BEGIN Data records

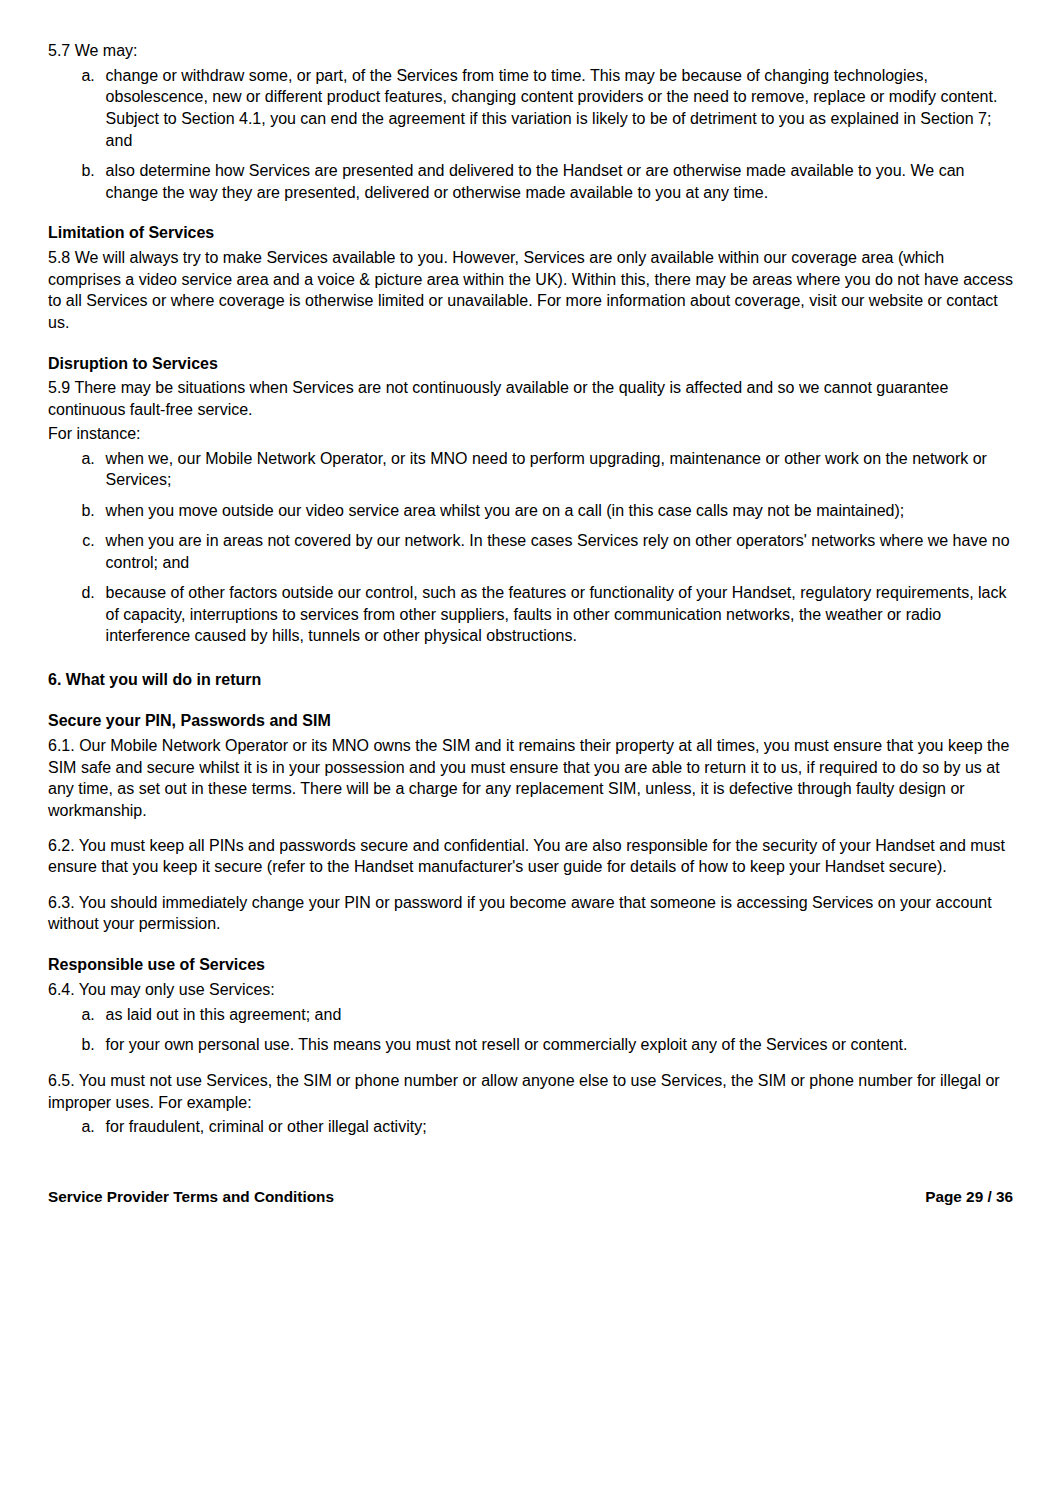5.7 We may:
change or withdraw some, or part, of the Services from time to time. This may be because of changing technologies, obsolescence, new or different product features, changing content providers or the need to remove, replace or modify content. Subject to Section 4.1, you can end the agreement if this variation is likely to be of detriment to you as explained in Section 7; and
also determine how Services are presented and delivered to the Handset or are otherwise made available to you. We can change the way they are presented, delivered or otherwise made available to you at any time.
Limitation of Services
5.8 We will always try to make Services available to you. However, Services are only available within our coverage area (which comprises a video service area and a voice & picture area within the UK). Within this, there may be areas where you do not have access to all Services or where coverage is otherwise limited or unavailable. For more information about coverage, visit our website or contact us.
Disruption to Services
5.9 There may be situations when Services are not continuously available or the quality is affected and so we cannot guarantee continuous fault-free service.
For instance:
when we, our Mobile Network Operator, or its MNO need to perform upgrading, maintenance or other work on the network or Services;
when you move outside our video service area whilst you are on a call (in this case calls may not be maintained);
when you are in areas not covered by our network. In these cases Services rely on other operators' networks where we have no control; and
because of other factors outside our control, such as the features or functionality of your Handset, regulatory requirements, lack of capacity, interruptions to services from other suppliers, faults in other communication networks, the weather or radio interference caused by hills, tunnels or other physical obstructions.
6. What you will do in return
Secure your PIN, Passwords and SIM
6.1. Our Mobile Network Operator or its MNO owns the SIM and it remains their property at all times, you must ensure that you keep the SIM safe and secure whilst it is in your possession and you must ensure that you are able to return it to us, if required to do so by us at any time, as set out in these terms. There will be a charge for any replacement SIM, unless, it is defective through faulty design or workmanship.
6.2. You must keep all PINs and passwords secure and confidential. You are also responsible for the security of your Handset and must ensure that you keep it secure (refer to the Handset manufacturer's user guide for details of how to keep your Handset secure).
6.3. You should immediately change your PIN or password if you become aware that someone is accessing Services on your account without your permission.
Responsible use of Services
6.4. You may only use Services:
as laid out in this agreement; and
for your own personal use. This means you must not resell or commercially exploit any of the Services or content.
6.5. You must not use Services, the SIM or phone number or allow anyone else to use Services, the SIM or phone number for illegal or improper uses. For example:
for fraudulent, criminal or other illegal activity;
Service Provider Terms and Conditions Page 29 / 36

END Data records

Exactly the lines from the one containing "Responsible use of Services" through the end of the records above should be returned, with both ends kept.

- Result below -
Responsible use of Services
6.4. You may only use Services:
as laid out in this agreement; and
for your own personal use. This means you must not resell or commercially exploit any of the Services or content.
6.5. You must not use Services, the SIM or phone number or allow anyone else to use Services, the SIM or phone number for illegal or improper uses. For example:
for fraudulent, criminal or other illegal activity;
Service Provider Terms and Conditions Page 29 / 36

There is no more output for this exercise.